Daß Gautier indes mit einer Energie wie kein Anderer die Kunst von fremden Anforderungen emanzipierte und sie so eigentümlich entwickelte, wie er es that, war ein großes und gutes Werk. War es auch noch kein genügender Gewinn für die Kunst, so war die Leistung für den Einzelnen groß genug. Man kann jedoch keineswegs sagen, daß Gautiers Talent vor seinem Tode nach Gebühr verstanden und geschätzt wurde; er hatte sein Publikum unter allen künstlerisch Gebildeten, aber die bloß litterarisch Gebildeten, nicht zu reden von der großen Lesewelt, verstanden von seinen Vorzügen Nichts. Wie oft ließ ich mir nicht in Frankreich von Gelehrten die alberne Geschichte erzählen, daß Gautier seine Bücher in den Wörterbüchern zusammengesucht habe, ohne für etwas Anderes Sinn als für den Klang und die Seltsamkeit des Wortes an sich zu haben.

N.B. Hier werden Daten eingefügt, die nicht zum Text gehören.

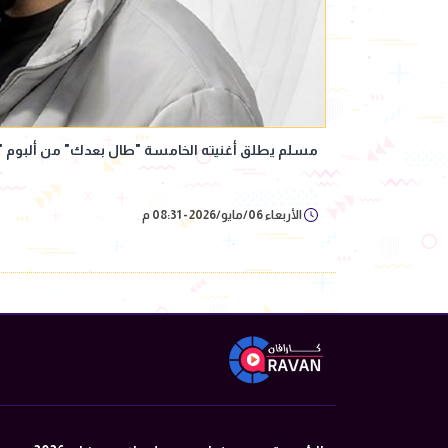
مسلم يطلق أغنيته الخامسة "طال بعدك" من ألبوم 
الأربعاء 06/مايو/2026 - 08:31 م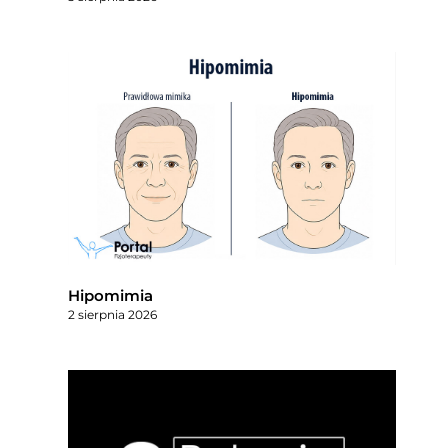
Hipomimia
2 sierpnia 2026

Was diesen Unverstand einigermaßen erklärt, ist, daß der Feuilletonist Gautier nach und nach den Poeten dieses Namens so ziemlich in den Hintergrund gedrängt hatte. Schon im Jahre 1886 war er, der den Journalisten so bittere Wahrheiten gesagt, in die Tagespresse eingetreten, um sein Brot zu verdienen. Von da an bis zu seinem Tode – 36 Jahre hindurch – blieb er ununterbrochen Journalist. Die Leichtigkeit, womit er schrieb, kam ihm dabei zu gute. Er vollbrachte als Kunst- und Theaterkritiker eine wahre Herkulesarbeit. Nach seiner eigenen und Bergerats damit übereinstimmenden Berechnung, die wahrscheinlich doch übertrieben sein dürfte, würden seine Werke, falls man alle seine Artikel sammelte, sich auf 300 Bände belaufen. Er schrieb zuerst neunzehn |350| Jahre lang für Girardins »La Presse«, später unter dem Kaiserreich meistens für den »Moniteur officiel«. Ich habe alle seine Theaterkritiken, die er nur widerstrebend verfaßte, gelesen; sie besitzen keinen anderen Wert als den stilistischen. Als Kunstkritiker beschränkte er sich immer mehr auf die Beschreibung von Bildern, und auf diesem Gebiet war er ein unerreichter Meister. Der Überdruß am Handwerk, die Unlust, sich Feinde zu machen, das Mitleid mit Anfängern und Unbegabten, endlich eine große Gutmütigkeit und eine nicht weniger große Gleichgültigkeit machten ihn stets nachsichtiger. Zuletzt lobte er fast Alle und Alles mit demselben souveränen Phlegma und in dem gleichen sichern, farbigen Stil. Das große Publikum kannte ihn nur als Kunstkenner, Kunstschriftsteller und Feuilletonisten.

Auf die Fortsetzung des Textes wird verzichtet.